Keep in mind that any change in the vehicle, like engine replacement or a new body colour, has to be updated in the registration certificate as well. Also, make sure that there is no accident history associated with the vehicle.
Don’t forget the paperwork!
Buying a big bike
While the process of buying a big bike is more or less the same, we suggest that you find out as much as you can about the motorcycle before buying it. For example, buying a Ducati a couple thousand kilometres before its due for its desmodromic valve adjustments will land you in a rather expensive pickle. Big bike manufacturers have started entering the pre-owned motorcycle space in India. You have the Ducati Approved programme and Harley-Davidson Originals. The Italian manufacturer puts every pre-owned bike through 35 tests before it gets the approval to be resold via the dealership. Harley’s scrutiny checks, on the other hand, seem to be even more elaborate – the website claims that a 99-point quality check assurance is conducted by its technical team.
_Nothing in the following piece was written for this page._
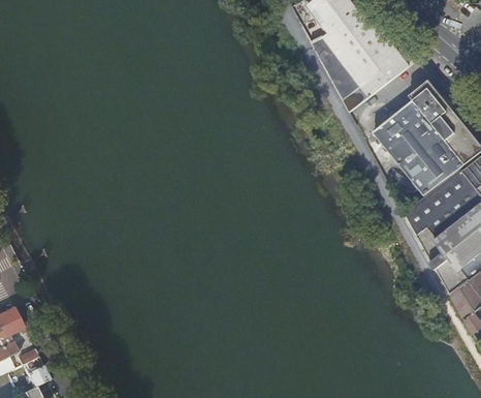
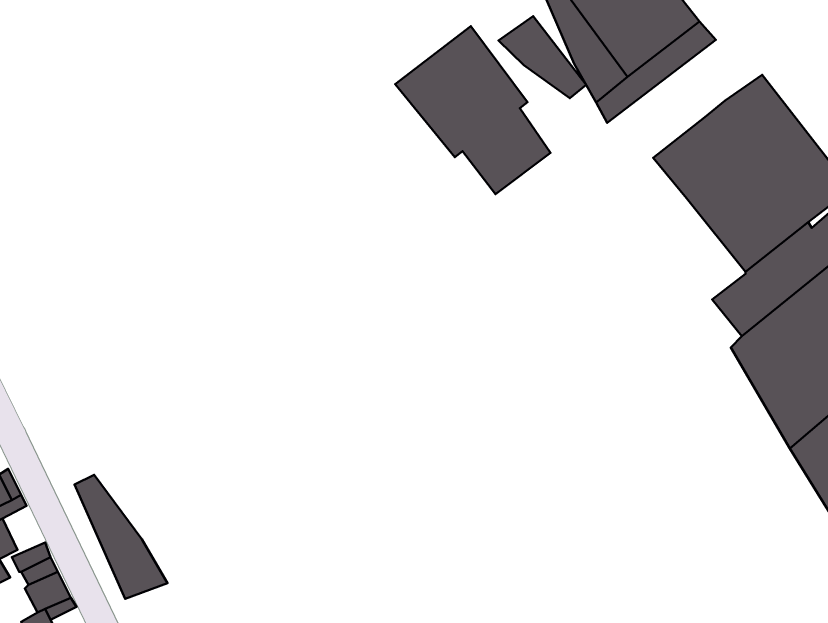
building: none -> [498,16,586,98]
building: none -> [395,26,551,194]
building: none -> [74,475,168,599]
Both manufacturers also offer a oneyear warranty as standard, as well as the option to extend it. In our opinion, buying a pre-owned big bike from the manufacturer is your safest bet, as it’s bound to be technically sound and, should something go wrong, will come with warranty. However, if you are buying it from the owner directly, you could ask him to accompany you to the closest authorised workshop where the bike can be inspected properly. This will cost you a little, but it will give you the assurance that you are getting what you pay for. The big bike community in India is still quite small so try to learn about the bike’s history. For example, if it’s one of those poor machines that has been revved half to death at a motorcycle festival, you’d probably want to skip it, regardless of how clean it may appear.
Making your decision
And there you have it. Buying a used two-wheeler may seem like a tall order, but being proactive about your decisions will make the process easier. Buying a motorcycle can be a very exciting prospect, but remember to stay grounded and think with your wallet if you’re on a budget. Follow the steps and guidelines we’ve listed here and buying a pre-owned bike will be a seamless experience.